Величие Морского Моста не было добрым. Его народ, разделенный на множество сословий по ремеслу и рождению, словно заколдованный, гнул спину, совершал многочисленные требы, жертвовал на частые празднества и, главное, щедро поливал алтари кровью: торжественные заклания отроков, детей, даже младенцев.
Последние сто лет краснобокие суда Морского Моста пенили моря по всему миру – купцы с Моста торговали пряностями, жемчугом, шкурками диковинных зверей и птиц, цепко присматриваясь к порядку и ремеслам в других землях.
Врачевание пребывало в руках жрецов. Части человеческого тела они изучали на тех, кто по несоразмерности или убожеству сложения не годился на заклание во имя богов. Трепетные тела пластали на раздирательных столах, как я, бывало, пластал собак и лягушек. Также на живых испытывали лекарственные средства, часто – ужасающей крепости и силы.
Да, их знания были обширны. Но я брезговал ими, хотя при моей известности был к ним допущен. И, сказать по правде, владели они в основном способами и средствами исцеления отдельных хворей, но не сокровенным знанием о целостной человеческой природе.

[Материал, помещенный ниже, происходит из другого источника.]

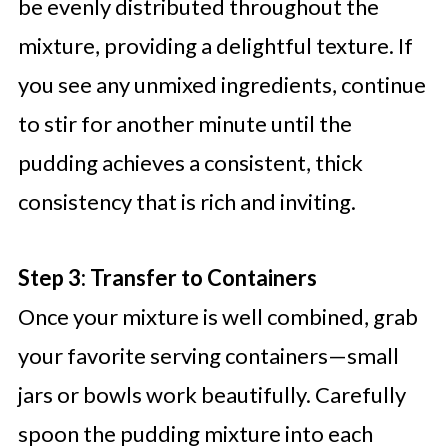
be evenly distributed throughout the
mixture, providing a delightful texture. If
you see any unmixed ingredients, continue
to stir for another minute until the
pudding achieves a consistent, thick
consistency that is rich and inviting.
Step 3: Transfer to Containers
Once your mixture is well combined, grab
your favorite serving containers—small
jars or bowls work beautifully. Carefully
spoon the pudding mixture into each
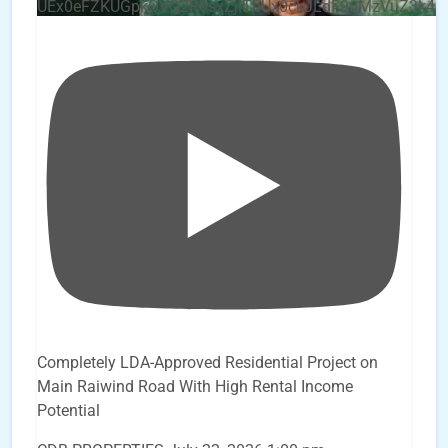
UEx0eFZKUGpkQVQ2R0sxZjlTbUx0ckJLdF9uMzVuZ3k4b
Completely LDA-Approved Residential Project on
Main Raiwind Road With High Rental Income
Potential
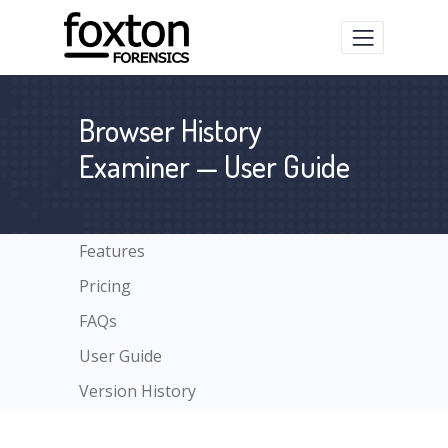
Browser History
Examiner — User Guide
Features
Pricing
FAQs
User Guide
Version History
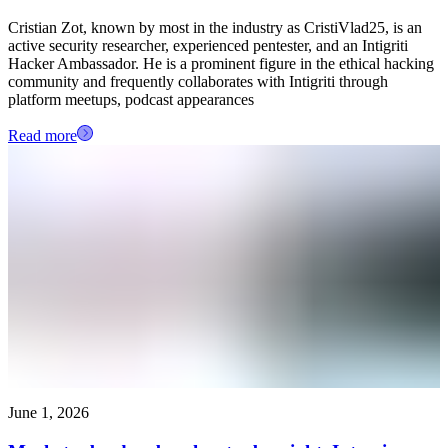
Cristian Zot, known by most in the industry as CristiVlad25, is an
active security researcher, experienced pentester, and an Intigriti
Hacker Ambassador. He is a prominent figure in the ethical hacking
community and frequently collaborates with Intigriti through
platform meetups, podcast appearances
Read more
June 1, 2026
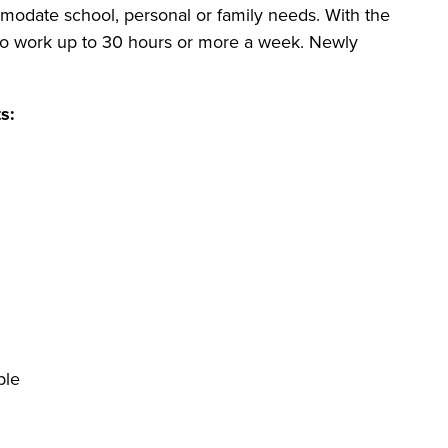
modate school, personal or family needs. With the
 to work up to 30 hours or more a week. Newly
s:
ble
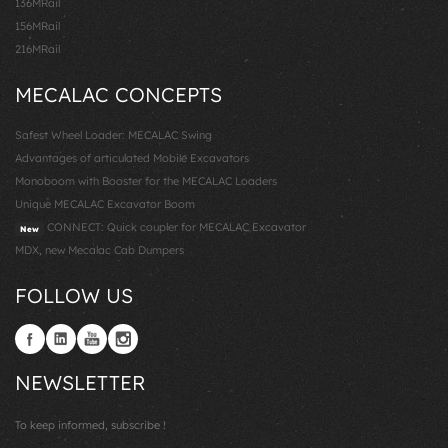
136MRail
156MRail
216MRail
MECALAC CONCEPTS
Safest Wheel Loader: MECALAC Swing
Advantages of articulated Mobile Excavators
Monoboom with Booster for the MECALAC Loaders
Unique MECALAC Excavator Boom
CONNECT: Quick coupler for MECALAC Excavator
New
MDX, new Mecalac Cab Dumpers
FOLLOW US
NEWSLETTER
To keep informed, subscribe !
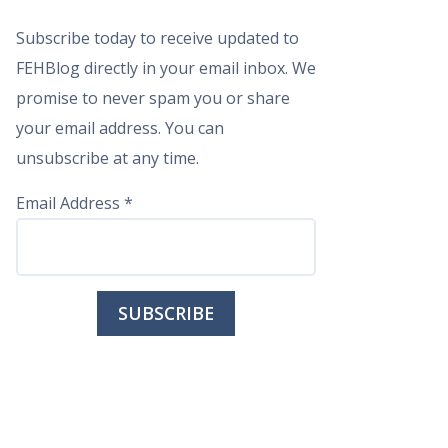
Subscribe today to receive updated to
FEHBlog directly in your email inbox. We
promise to never spam you or share
your email address. You can
unsubscribe at any time.
Email Address
*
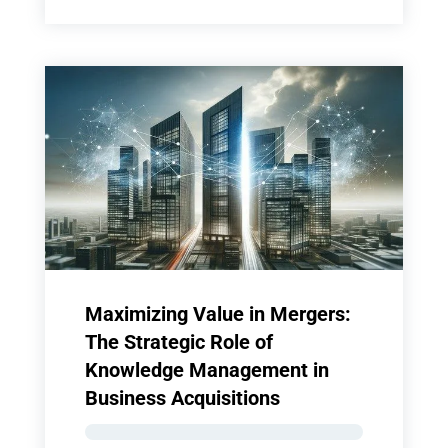
Maximizing Value in Mergers:
The Strategic Role of
Knowledge Management in
Business Acquisitions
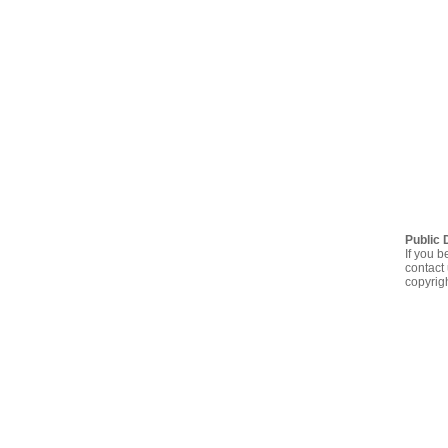
Public 
If you b
contact 
copyrig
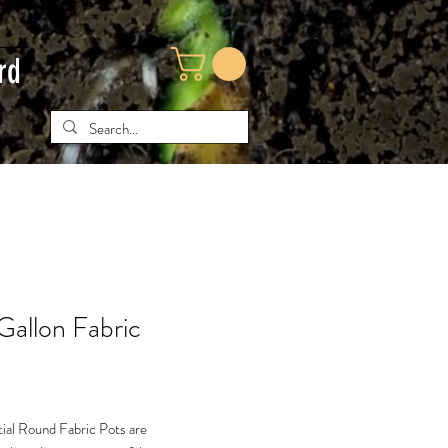
rd
Gallon Fabric
ial Round Fabric Pots are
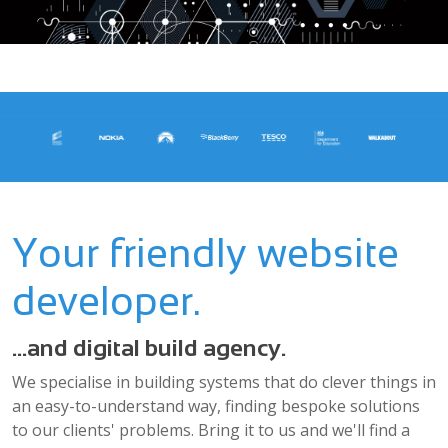
Your friendly website
developer.
...and digital build agency.
We specialise in building systems that do clever things in
an easy-to-understand way, finding bespoke solutions
to our clients' problems. Bring it to us and we'll find a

Вероятно, в правление Вальпы они достигли пределов в этом прикладном врачевании. И коль скоро, как им казалось, предел положила человеческая природа, они решились попробовать ее превзойти. И взялись изучать попавшего им в руки бессмертного, применяя свои изуверские способы и попутно стараясь выбить из него древние знания. Благо на нем все заживало, как на собаке.
В деревне я сбыл орехи и попытался расспросить местных о Вальпе и Тласко – но здесь редко плавали дальше, чем за три дня, и потому ничего не знали. Вернувшись с припасами полотна и некоторых лекарств, я застал бессмертного сидящим под навесом моей хижины. Обожженная кожа лупилась с его лица нежными чешуйками.
Повязок на нем не было. Шрамы, еще недавно отчетливые, расплывались на гладкой коже, как следы на мокром песке.
– Вальпа не опасен вам, – сказал он, словно мы и не прерывали разговора. – Он принесет вам не больше страданий, чем любой другой правитель. Вы счастливы тем, что вам во всем положен предел: в радости, в горе, в самой жизни. Мы же не знаем предела… Кроме, пожалуй, предела небытия.
– Я был бы не против расширить пределы моих знаний о врачевании. И свести предел их небытия к нулю.
Бессмертный улыбнулся. В улыбке сквозило страдание.
– Они преследовали ту же цель… Люди Вальпы. Ценой моих мук они изучали мою природу ради тайны бессмертия.
– А что, тайна существует? Мне думается, вы сами ее не знаете.
Он сидел в том же положении, лицо не дрогнуло – но я заметил, как напряглись его мышцы.
– Я – знаю. Теперь – знаю. Благодаря жрецам Морского Моста.
Между нами легло долгое молчание. Я сел рядом.
– Меня зовут Обарт, – сказал я. – Я врачую плоть, но при нужде исцеляю и душу. Ваша плоть не нуждается во врачевании. Но, быть может, душа…
– У меня нет души. А тело мое я ненавижу. Я так его ненавижу, что готов сжечь.